Once a website is put into production and delivered to the client the fun doesn't just stop, a big part of the work is maintenance.
Every now and again the client will want new functionality implemented or discovers a bug that needs fixing, part of my job as an intern was taking care of some of these tasks.
The projects I worked on were built with Prestashop and this brings different challenges from building a site from the ground up.
When doing maintenance, you always pray for well-documented code but this is hardly ever the case, it seems documentation is every programmer's least favourite activity.
The first project I worked on was using Prestashop 1.6.1, one of the latest releases. My job was to customise the wish list module to add things like:
- Create new wish lists straight from a dropdown when a heart icon is clicked on the product page
- Fill in the heart icon and add new wish lists to the dropdown dynamically using Ajax
This was accomplished easily by overriding the default module and adding some jQuery, Ajax and PHP.
At this point I was feeling confident when I was asked to correct some bugs on a different project again using Prestashop my newly found confidence was short-lived however. After I span up a new Virtual Machine it quickly became apparent that the project used version 1.5 of Prestashop which is a whole other animal from the previous project. The demands were:
- Add some text to a contact page
- Implement a search function to the mobile version of the website
- Fix the geolocalization
The first one was straight forward but the site was not coded using Responsive Web Desing so even just adding a few lines of text completely ruined the page layout. After changing a few lines of CSS and changing some images the job was done in about 3 hours.
Next up the implementation of the search bar in the mobile website, this turned out a lot easier than anticipated and was mostly a question of activating the module on the correct page from the back office and writing a few lines of CSS.
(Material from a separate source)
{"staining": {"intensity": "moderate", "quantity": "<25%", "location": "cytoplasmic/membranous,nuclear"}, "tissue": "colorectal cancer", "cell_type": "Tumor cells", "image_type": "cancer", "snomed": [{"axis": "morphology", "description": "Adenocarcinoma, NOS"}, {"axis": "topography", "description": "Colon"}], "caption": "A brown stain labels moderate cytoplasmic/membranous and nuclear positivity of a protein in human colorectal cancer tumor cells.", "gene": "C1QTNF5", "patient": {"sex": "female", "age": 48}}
The last one however is something dreaded by most project managers, regression. Indeed, the geolocalization of the user to propose the closest store used to work and stopped all of a sudden for no apparent reason. After a couple of hours of research, it turned out that google chrome was the culprit, starting at version 50 chrome doesn't allow geolocalization requests for non-secure servers (the ones not using https). The only solution would be to get an SSL certificate for the server and migrating everything to https, this of course needs approval from the client as it goes beyond simple maintenance and the costs are more consequential.
So that was my maintenance experience so far.